Leaving Zam to her part of the job, Jango scales the transport wire and drops down to all fours, moving hand-by-hand and foot-by-foot across the thick cable over the street five stories below. He could simply fire his jetpack and jump across, but the whoosh of flame and the belching smoke is sure to catch eyes and ears. Anyone can look up right now and see him, certainly, but Jango has learned one thing over all his hunts throughout the years: The common man hardly ever looks up. Not when they don't need to.

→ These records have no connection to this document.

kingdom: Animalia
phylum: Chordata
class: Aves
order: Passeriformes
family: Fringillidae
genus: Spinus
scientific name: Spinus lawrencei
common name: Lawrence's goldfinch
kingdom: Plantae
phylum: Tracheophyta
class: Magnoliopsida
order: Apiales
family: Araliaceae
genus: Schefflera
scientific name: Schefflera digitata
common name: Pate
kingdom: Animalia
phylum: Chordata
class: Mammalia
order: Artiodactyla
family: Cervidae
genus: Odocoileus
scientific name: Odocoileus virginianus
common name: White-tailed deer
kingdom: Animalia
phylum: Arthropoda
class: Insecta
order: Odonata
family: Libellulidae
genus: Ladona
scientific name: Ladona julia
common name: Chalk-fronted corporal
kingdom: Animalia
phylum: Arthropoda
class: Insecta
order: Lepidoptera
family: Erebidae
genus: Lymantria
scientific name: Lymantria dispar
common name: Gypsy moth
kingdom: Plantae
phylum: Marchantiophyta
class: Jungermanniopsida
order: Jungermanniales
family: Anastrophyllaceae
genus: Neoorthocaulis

So silence. Garner no attention. He shimmies across the wire making hardly a sound, pulling himself up to the cargo ferry loading hold on the top floor of the building across the street. As he moves up to the rooftop, however, he spots a blur of motion two roofs over. A slender shadow dipping down behind a radiator unit, then slipping away behind a smog-choked smokestack.
He is not the only one hunting Terrik.
So be it. Jango draws a blaster pistol from his holster and takes cover behind a deactivated power droid, searching for his opponent. Nothing on his HUD. Another professional. Someone who knows the value of staying unseen until the time is right.
It's a competition, then. The hunt is on.